Notebook failed to connect with enterprice gateway kernel using websocket. Exception in KernelGatewayWSClient._connection_done

#1

I am working jupyter enterprise gateway (jupyter_enterprise_gateway_kernelspecs-2.0.0rc1.tar.gz). I have setup jupyter enterprise gateway and “spark_python_yarn_client kernel” in same m/c. I have setup Notebook and Spark in other system. I am able to connect enterprise gateway from remote Notebook, and Kernel also able to connect with Spark and generate application ID which is showing running in Spark UI. But getting bellow error log in Notebook.

[I 13:21:00.410 NotebookApp] Creating new notebook in
[I 13:21:08.021 NotebookApp] Request start kernel: kernel_id=None, path=""
[I 13:21:08.135 NotebookApp] Kernel started: 9fd2feb9-f9df-48a9-a775-f6c82044c1a6 [W 13:21:08.153 NotebookApp] Kernelspec resource ‘logo-64x64.png’ for ‘spark_python_yarn_client’ not found. Gateway may not support resource serving.
[I 13:21:08.614 NotebookApp] Connecting to ws://cto:8888/api/kernels/9fd2feb9-f9df-48a9-a775-f6c82044c1a6/channels Exception in callback KernelGatewayWSClient._connection_done() handle: )> Traceback (most recent call last): File “/home/arindam/anaconda3/lib/python3.6/asyncio/events.py”, line 145, in _run self._callback(*self._args)
File “/home/arindam/anaconda3/lib/python3.6/site-packages/nb2kg/handlers.py”, line 173, in _connection_done self.ws = fut.result()
tornado.simple_httpclient.HTTPTimeoutError: Timeout during request
[E 13:21:28.658 NotebookApp] Exception reading message from websocket: ‘NoneType’ object has no attribute ‘read_message’
[E 13:21:28.659 NotebookApp] Exception writing message to websocket: ‘NoneType’ object has no attribute ‘write_message’
[E 13:21:28.660 NotebookApp] Exception writing message to websocket: ‘NoneType’ object has no attribute ‘write_message’
[E 13:22:41.512 NotebookApp] Exception writing message to websocket: ‘NoneType’ object has no attribute ‘write_message’ [E 13:22:59.856 NotebookApp] Exception writing message to websocket: ‘NoneType’ object has no attribute ‘write_message’

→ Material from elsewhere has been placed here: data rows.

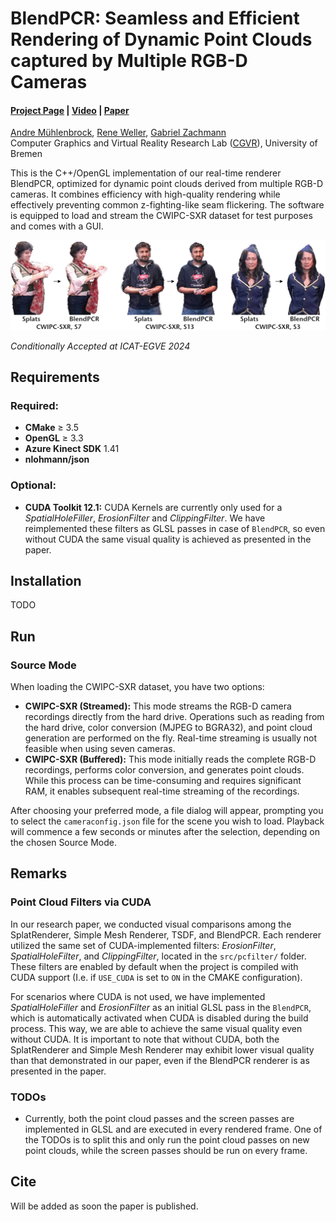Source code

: # BlendPCR: Seamless and Efficient Rendering of Dynamic Point Clouds captured by Multiple RGB-D Cameras

#### [Project Page](https://cgvr.cs.uni-bremen.de/projects/blendpcr) |  [Video](https://cgvr.cs.uni-bremen.de/projects/blendpcr/video.mp4) | [Paper](https://link_to_eg_digital_library)
[Andre Mühlenbrock](https://orcid.org/0000-0002-7836-3341), [Rene Weller](https://orcid.org/0009-0002-2544-4153), [Gabriel Zachmann](https://orcid.org/0000-0001-8155-1127)\
Computer Graphics and Virtual Reality Research Lab ([CGVR](https://cgvr.cs.uni-bremen.de/)), University of Bremen

This is the C++/OpenGL implementation of our real-time renderer BlendPCR, optimized for dynamic point clouds derived from multiple RGB-D cameras. It combines efficiency with high-quality rendering while effectively preventing common z-fighting-like seam flickering. The software is equipped to load and stream the CWIPC-SXR dataset for test purposes and comes with a GUI.

![image](images/teaser.jpg)


*Conditionally Accepted at ICAT-EGVE 2024*
 


## Requirements
### Required:
 - **CMake** ≥ 3.5
 - **OpenGL** ≥ 3.3
 - **Azure Kinect SDK** 1.41
 - **nlohmann/json**
 
### Optional:
 - **CUDA Toolkit 12.1:** CUDA Kernels are currently only used for a *SpatialHoleFiller*, *ErosionFilter* and *ClippingFilter*. We have reimplemented these filters as GLSL passes in case of `BlendPCR`, so even without CUDA the same visual quality is achieved as presented in the paper.
 
 
## Installation
TODO

## Run


### Source Mode
When loading the CWIPC-SXR dataset, you have two options:

- **CWIPC-SXR (Streamed):** This mode streams the RGB-D camera recordings directly from the hard drive. Operations such as reading from the hard drive, color conversion (MJPEG to BGRA32), and point cloud generation are performed on the fly. Real-time streaming is usually not feasible when using seven cameras.
- **CWIPC-SXR (Buffered):** This mode initially reads the complete RGB-D recordings, performs color conversion, and generates point clouds. While this process can be time-consuming and requires significant RAM, it enables subsequent real-time streaming of the recordings.

After choosing your preferred mode, a file dialog will appear, prompting you to select the `cameraconfig.json` file for the scene you wish to load. Playback will commence a few seconds or minutes after the selection, depending on the chosen Source Mode.

## Remarks
### Point Cloud Filters via CUDA
In our research paper, we conducted visual comparisons among the SplatRenderer, Simple Mesh Renderer, TSDF, and BlendPCR. Each renderer utilized the same set of CUDA-implemented filters: *ErosionFilter*, *SpatialHoleFilter*, and *ClippingFilter*, located in the `src/pcfilter/` folder. These filters are enabled by default when the project is compiled with CUDA support (I.e. if `USE_CUDA` is set to `ON` in the CMAKE configuration).

For scenarios where CUDA is not used, we have implemented *SpatialHoleFiller* and *ErosionFilter* as an initial GLSL pass in the `BlendPCR`, which is automatically activated when CUDA is disabled during the build process. This way, we are able to achieve the same visual quality even without CUDA. It is important to note that without CUDA, both the SplatRenderer and Simple Mesh Renderer may exhibit lower visual quality than that demonstrated in our paper, even if the BlendPCR renderer is as presented in the paper.

### TODOs
- Currently, both the point cloud passes and the screen passes are implemented in GLSL and are executed in every rendered frame. One of the TODOs is to split this and only run the point cloud passes on new point clouds, while the screen passes should be run on every frame.

## Cite
Will be added as soon the paper is published.
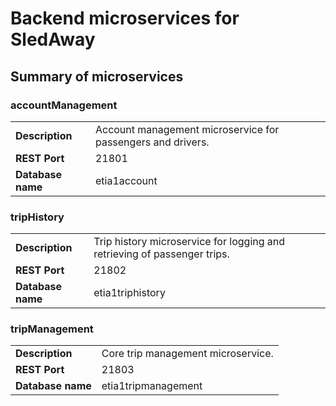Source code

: # Backend microservices for SledAway

## Summary of microservices

### accountManagement

|      |      |
| ---- | ---- |
| **Description** | Account management microservice for passengers and drivers. |
| **REST Port** | 21801 |
| **Database name** | etia1account |

### tripHistory

|      |      |
| ---- | ---- |
| **Description** | Trip history microservice for logging and retrieving of passenger trips. |
| **REST Port** | 21802 |
| **Database name** | etia1triphistory |

### tripManagement

|      |      |
| ---- | ---- |
| **Description** | Core trip management microservice. |
| **REST Port** | 21803 |
| **Database name** | etia1tripmanagement |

Could anyone help on this.

#2

Thank you for opening the discussion.

I suspect the request got a timeout despite the kernel’s successful startup. Could you please provide the complete EG log (or console output) that correlates to the request? We can then determine if there are server-side issues occurring.

FWIW, we find yarn cluster mode easier to use (and better in that it lets the YARN Resource Manager determine where the kernel will run) since it doesn’t require the configuration of password-less SSH across the YARN cluster and duplication of the kernelspec hierarchy. Nevertheless, let’s take a look at your case that uses DistributedProcessProxy to ssh to various nodes.

If this is indeed a timeout issue, the env variable KG_REQUEST_TIMEOUT should be increased to something more like 40 or 60 seconds. The default is 20 seconds, but some configurations take longer to service the initial kernel startup. In fact, I created an NB2KG PR yesterday to increase the defaults.